··· PROVIDED RECORDS ···
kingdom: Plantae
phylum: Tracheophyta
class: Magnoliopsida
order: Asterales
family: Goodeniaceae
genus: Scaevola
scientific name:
···
* PROBLEM
Please put the lines of the entries into a JSON list of strings, starting at the line that contains "phylum: Tracheophyta" and ending at the last line of the entries, with both included. Use one string per line and leave out blank lines.

* WRITTEN RESPONSE
[
  "phylum: Tracheophyta",
  "class: Magnoliopsida",
  "order: Asterales",
  "family: Goodeniaceae",
  "genus: Scaevola",
  "scientific name:"
]